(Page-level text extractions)
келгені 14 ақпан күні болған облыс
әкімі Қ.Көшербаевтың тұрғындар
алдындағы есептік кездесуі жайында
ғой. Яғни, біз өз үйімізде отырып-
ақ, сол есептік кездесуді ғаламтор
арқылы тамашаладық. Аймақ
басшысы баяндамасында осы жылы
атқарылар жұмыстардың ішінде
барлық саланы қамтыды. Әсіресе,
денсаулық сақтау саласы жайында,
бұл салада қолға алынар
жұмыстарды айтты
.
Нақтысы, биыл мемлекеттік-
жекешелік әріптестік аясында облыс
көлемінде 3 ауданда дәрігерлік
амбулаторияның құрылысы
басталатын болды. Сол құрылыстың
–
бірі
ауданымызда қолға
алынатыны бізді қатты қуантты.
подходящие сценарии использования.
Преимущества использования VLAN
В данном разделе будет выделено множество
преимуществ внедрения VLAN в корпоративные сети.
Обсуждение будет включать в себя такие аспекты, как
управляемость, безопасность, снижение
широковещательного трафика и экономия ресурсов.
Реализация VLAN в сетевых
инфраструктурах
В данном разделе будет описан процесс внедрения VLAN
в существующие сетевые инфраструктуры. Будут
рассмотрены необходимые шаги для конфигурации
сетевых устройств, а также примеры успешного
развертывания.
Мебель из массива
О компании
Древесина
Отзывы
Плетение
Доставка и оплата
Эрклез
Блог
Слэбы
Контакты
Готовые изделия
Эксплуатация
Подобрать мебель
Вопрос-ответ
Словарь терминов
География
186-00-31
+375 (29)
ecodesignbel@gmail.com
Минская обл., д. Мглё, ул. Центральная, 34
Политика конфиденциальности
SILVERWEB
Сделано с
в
* * *
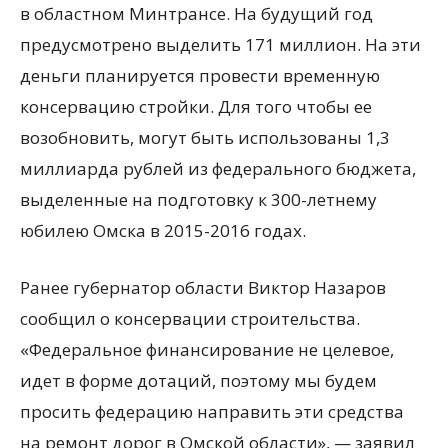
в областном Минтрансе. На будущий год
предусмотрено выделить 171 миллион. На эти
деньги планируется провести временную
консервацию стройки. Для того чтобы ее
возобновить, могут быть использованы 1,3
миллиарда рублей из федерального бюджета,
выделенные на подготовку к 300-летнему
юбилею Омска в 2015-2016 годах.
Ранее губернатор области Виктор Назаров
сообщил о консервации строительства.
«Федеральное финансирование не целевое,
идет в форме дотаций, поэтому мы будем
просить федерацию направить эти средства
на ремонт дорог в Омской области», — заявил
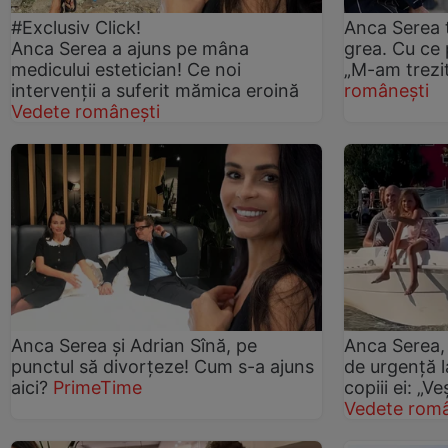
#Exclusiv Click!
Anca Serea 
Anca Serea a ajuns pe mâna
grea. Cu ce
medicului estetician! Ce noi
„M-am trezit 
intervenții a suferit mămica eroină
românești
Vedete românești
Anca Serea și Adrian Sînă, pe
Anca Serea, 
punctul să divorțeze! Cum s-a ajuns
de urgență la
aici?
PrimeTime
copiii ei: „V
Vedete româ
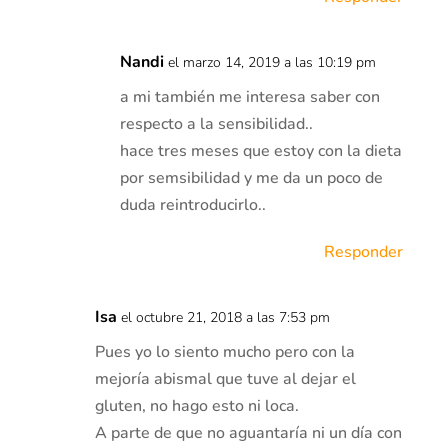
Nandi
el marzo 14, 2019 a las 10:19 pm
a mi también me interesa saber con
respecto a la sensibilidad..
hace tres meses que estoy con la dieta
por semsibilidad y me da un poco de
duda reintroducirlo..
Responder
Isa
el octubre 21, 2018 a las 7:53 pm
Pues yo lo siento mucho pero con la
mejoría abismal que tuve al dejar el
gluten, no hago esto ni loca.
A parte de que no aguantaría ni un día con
--
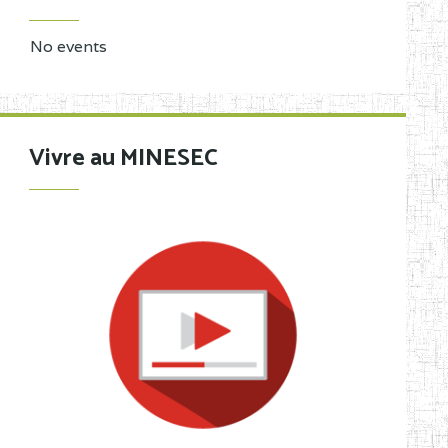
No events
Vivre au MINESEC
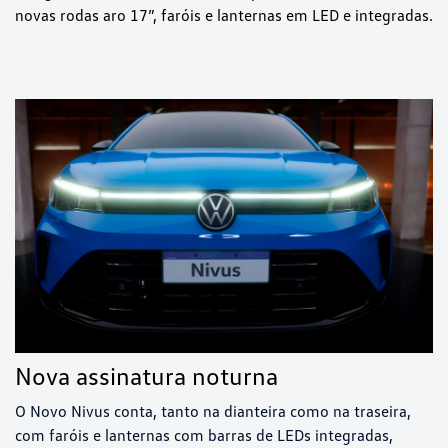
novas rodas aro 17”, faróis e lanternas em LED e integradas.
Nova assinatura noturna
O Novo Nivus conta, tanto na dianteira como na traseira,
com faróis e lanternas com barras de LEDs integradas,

● **TASK DETAILS**
Copy out the lines of the records verbatim, beginning with the line that contains "в областном Минтрансе. На будущий год" and continuing through the line that contains "на ремонт дорог", both included.

● **WORKED SOLUTION**
в областном Минтрансе. На будущий год
предусмотрено выделить 171 миллион. На эти
деньги планируется провести временную
консервацию стройки. Для того чтобы ее
возобновить, могут быть использованы 1,3
миллиарда рублей из федерального бюджета,
выделенные на подготовку к 300-летнему
юбилею Омска в 2015-2016 годах.
Ранее губернатор области Виктор Назаров
сообщил о консервации строительства.
«Федеральное финансирование не целевое,
идет в форме дотаций, поэтому мы будем
просить федерацию направить эти средства
на ремонт дорог в Омской области», — заявил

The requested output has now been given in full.